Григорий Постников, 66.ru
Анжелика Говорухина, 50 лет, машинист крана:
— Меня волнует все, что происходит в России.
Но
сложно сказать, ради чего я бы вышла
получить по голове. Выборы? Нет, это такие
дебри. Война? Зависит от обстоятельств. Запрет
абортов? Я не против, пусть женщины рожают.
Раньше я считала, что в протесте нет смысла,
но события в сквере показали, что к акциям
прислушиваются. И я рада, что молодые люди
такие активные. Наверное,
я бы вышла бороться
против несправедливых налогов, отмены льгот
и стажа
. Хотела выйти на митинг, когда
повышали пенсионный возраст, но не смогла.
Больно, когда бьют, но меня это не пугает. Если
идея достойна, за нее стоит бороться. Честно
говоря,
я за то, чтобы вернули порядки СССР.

• _REQUEST_: Out of the data above, transcribe exactly and only the lines starting with the line that has "абортов? Я не против, пусть женщины рожают." and going on through the line that has "на митинг, когда", both included.

• _RESULT OF THE EXERCISE_:
абортов? Я не против, пусть женщины рожают.
Раньше я считала, что в протесте нет смысла,
но события в сквере показали, что к акциям
прислушиваются. И я рада, что молодые люди
такие активные. Наверное,
я бы вышла бороться
против несправедливых налогов, отмены льгот
и стажа
. Хотела выйти на митинг, когда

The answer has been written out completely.